> **WORK INSTRUCTION**
Pick up the House floor remarks on job creation after their last sentence and write the next part in the same style.

> **SELECTED EXTRACT**
Mrs. CHRISTENSEN. Mr. Speaker, I am pleased to lead the Congressional Black Caucus this hour to talk about jobs and the need for job creation in communities across this country.

General Leave

Mrs. CHRISTENSEN. Before I begin, I would like to ask, Mr. Speaker, unanimous consent that all Members may have 5 legislative days in which to revise and extend their remarks and include extraneous material on the subject of this Special Order, which is jobs.

The SPEAKER pro tempore. Is there objection to the request of the gentlewoman from the Virgin Islands?

There was no objection.

Mrs. CHRISTENSEN. Amidst reports of improvement in the economy--and the April jobs report was one of those examples--we are in a steady, yet slow, recovery. But that recovery has not been felt by the millions of Americans who are out of work or who are working in jobs that are well below their potential. And no more is the pain of the recession felt than in the African American community where unemployment is high in good times but now remains the highest of all population groups in this country at 16.1 percent.

And so along with saving homes, job creation remains a primary focus of the Congressional Black Caucus and of House Democrats. We are determined to build on the more than 3 million jobs created or saved by the American Recovery and Reinvestment Act. And so as a key part of this effort before we left for last week's constituent work period, House Democrats launched a Make It in America agenda, which we wholeheartedly support.

Over the past 3 years, we have passed legislation to prevent multinational corporations from outsourcing jobs overseas, to give tax credits to small businesses to hire new employees, to restore the credit to small businesses because they are the engine of our economy and of job creation. Our Make It in America agenda continues and expands on that effort by a number of pieces of legislation introduced by members of the Democratic Caucus: legislation to support developing a national strategy to increase manufacturing, to invest in infrastructure and support the flow of commerce, to keep our country competitive in the global marketplace, to further support small businesses, to develop an innovative education policy, and to put smart regulations in place which protect our people and our environment while improving government efficiency.

> **RECORD SET**
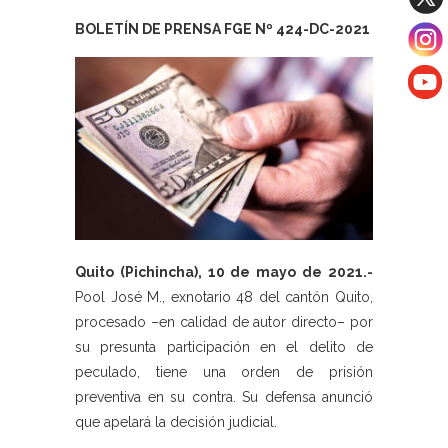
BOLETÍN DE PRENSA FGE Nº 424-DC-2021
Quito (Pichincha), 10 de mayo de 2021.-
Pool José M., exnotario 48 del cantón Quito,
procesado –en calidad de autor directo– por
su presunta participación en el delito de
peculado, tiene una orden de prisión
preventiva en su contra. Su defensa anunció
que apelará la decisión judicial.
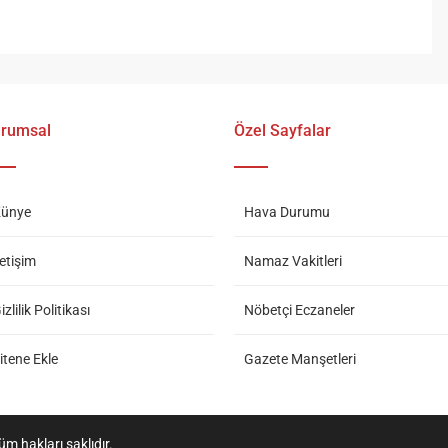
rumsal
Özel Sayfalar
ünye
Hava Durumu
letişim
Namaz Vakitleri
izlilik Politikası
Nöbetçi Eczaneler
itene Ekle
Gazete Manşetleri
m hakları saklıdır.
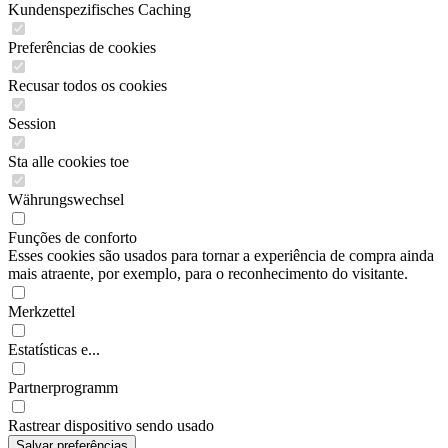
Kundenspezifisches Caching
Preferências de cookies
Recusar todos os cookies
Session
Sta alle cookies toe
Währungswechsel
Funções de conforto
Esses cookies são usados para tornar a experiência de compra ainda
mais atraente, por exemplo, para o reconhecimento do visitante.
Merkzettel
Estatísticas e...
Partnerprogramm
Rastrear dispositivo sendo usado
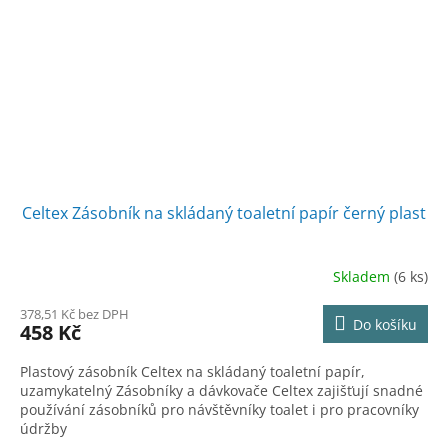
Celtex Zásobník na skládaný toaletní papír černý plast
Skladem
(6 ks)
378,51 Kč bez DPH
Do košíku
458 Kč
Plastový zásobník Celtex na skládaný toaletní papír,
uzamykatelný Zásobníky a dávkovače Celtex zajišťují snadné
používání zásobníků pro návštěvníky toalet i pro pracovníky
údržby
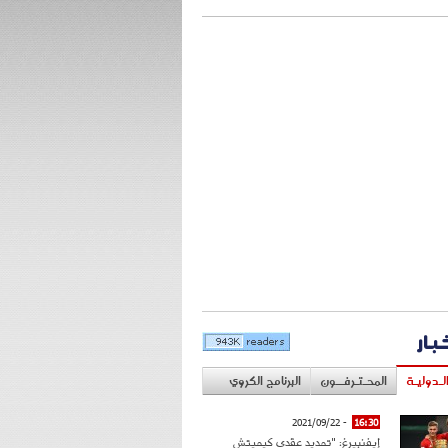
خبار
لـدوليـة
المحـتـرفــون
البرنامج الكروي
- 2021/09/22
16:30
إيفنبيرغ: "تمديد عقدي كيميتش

> **EXPECTED OUTPUT**
Democrats have already introduced bills to further these goals, and we are calling on the Republican leadership to end the assaults on health care reform and the blocking of the green economy we need to build, asking them to support both of these important pillars of President Obama's agenda which will create jobs. And I ask them to bring our job-creating legislation to the floor.

At this time, Mr. Speaker, I would like to yield such time as he might consume to the gentleman from Georgia, Congressman David Scott.

Mr. DAVID SCOTT of Georgia. I want to commend you, Congresswoman Christensen, for your leadership and for what you're doing.

Ladies and gentlemen of America and this Congress, our economy is struggling, and nowhere is it struggling more than in the area of unemployment and joblessness, and, correspondingly, with home foreclosures and the value of our housing stock going down. Those are the two very serious points on the compass that we have got to declare an emergency situation on because they are both so very related. If a man does not have a job or a young lady does not have a job, how can they stay in their home?

And so I want to just talk for a few minutes about, one, you really can't figure how to get out of a situation unless you stop and you think of how you got into it. The one thing I've noticed about people who have lost their sight, they may need a little help as they come to get into a room, but I will tell you, that person without his sight feels his way of how he got into that room; and how he gets out of that room, he can feel his way back out. So it might do well for us just to pause for a moment.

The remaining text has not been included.